それでは、 ベーンせん断試験で得たcu とN値から得た計算値との比較をしたいと思います。
一般にN値から粘土の一軸圧縮強さquを求めるには、いくつかの推定式がありますが、今回は次式を用います。
qu = 12.5 N (kN/m2 ) ( Terzaghi & Peck )
cu = qu /2 であるので,
cu = 6.25 N (kN/m2 ) ---① を推定式として使います。
ベーンせん断試験の結果から、 当現場cu の実測値は約7~30 kPa でした。
現場の粘土層のN値は10か所簡易貫入試験を行って計測しましたが、2.7~4.2の範囲にありました。それを式①に当てはめると、
cu = 16.87~26.25 kPa と推定できます。
cu = 7~30 kPa が実測なので、最小値を見ると差がありますが、平均値で考えれば、悪くないのではないでしょうか。

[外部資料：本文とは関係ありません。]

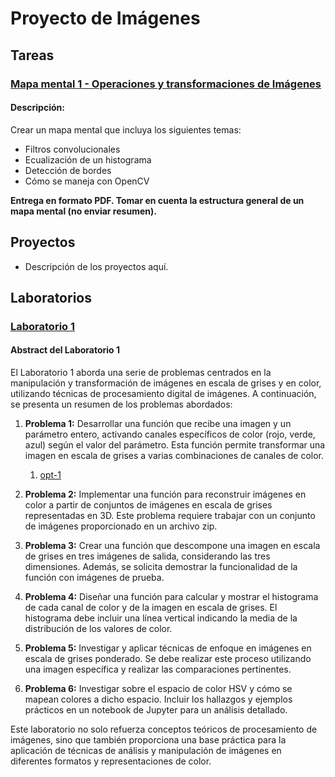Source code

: # Proyecto de Imágenes

## Tareas
### [Mapa mental 1 - Operaciones y transformaciones de Imágenes](MM1_24006981/)

#### Descripción:
Crear un mapa mental que incluya los siguientes temas:
- Filtros convolucionales
- Ecualización de un histograma
- Detección de bordes
- Cómo se maneja con OpenCV

**Entrega en formato PDF. Tomar en cuenta la estructura general de un mapa mental (no enviar resumen).**

## Proyectos
- Descripción de los proyectos aquí.

## Laboratorios
### [Laboratorio 1](Lab1_24006981/)
#### Abstract del Laboratorio 1

El Laboratorio 1 aborda una serie de problemas centrados en la manipulación y transformación de imágenes en escala de grises y en color, utilizando técnicas de procesamiento digital de imágenes. A continuación, se presenta un resumen de los problemas abordados:

1. **Problema 1:** 
   Desarrollar una función que recibe una imagen y un parámetro entero, activando canales específicos de color (rojo, verde, azul) según el valor del parámetro. Esta función permite transformar una imagen en escala de grises a varias combinaciones de canales de color.
   1. [opt-1](imagen_modificada_img1.jpg)

2. **Problema 2:**
   Implementar una función para reconstruir imágenes en color a partir de conjuntos de imágenes en escala de grises representadas en 3D. Este problema requiere trabajar con un conjunto de imágenes proporcionado en un archivo zip.

3. **Problema 3:**
   Crear una función que descompone una imagen en escala de grises en tres imágenes de salida, considerando las tres dimensiones. Además, se solicita demostrar la funcionalidad de la función con imágenes de prueba.

4. **Problema 4:**
   Diseñar una función para calcular y mostrar el histograma de cada canal de color y de la imagen en escala de grises. El histograma debe incluir una línea vertical indicando la media de la distribución de los valores de color.

5. **Problema 5:**
   Investigar y aplicar técnicas de enfoque en imágenes en escala de grises ponderado. Se debe realizar este proceso utilizando una imagen específica y realizar las comparaciones pertinentes.

6. **Problema 6:**
   Investigar sobre el espacio de color HSV y cómo se mapean colores a dicho espacio. Incluir los hallazgos y ejemplos prácticos en un notebook de Jupyter para un análisis detallado.

Este laboratorio no solo refuerza conceptos teóricos de procesamiento de imágenes, sino que también proporciona una base práctica para la aplicación de técnicas de análisis y manipulación de imágenes en diferentes formatos y representaciones de color.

法面の場合は、極限周面摩擦抵抗の推定値として粘性土の場合は、0.8 ・ c を使いますよね。
このcの値に不安がある場合は、削孔した穴に検尺棒のようにベーンを入れれば原位置で cu をはかることができます。
ベーンせん断試験自体は数分でできるものです。
粘性土を削孔する場合は、原位置ベーンせん断試験によりせん断強さを確認しますというのは、創意工夫としてできるのかもしれません。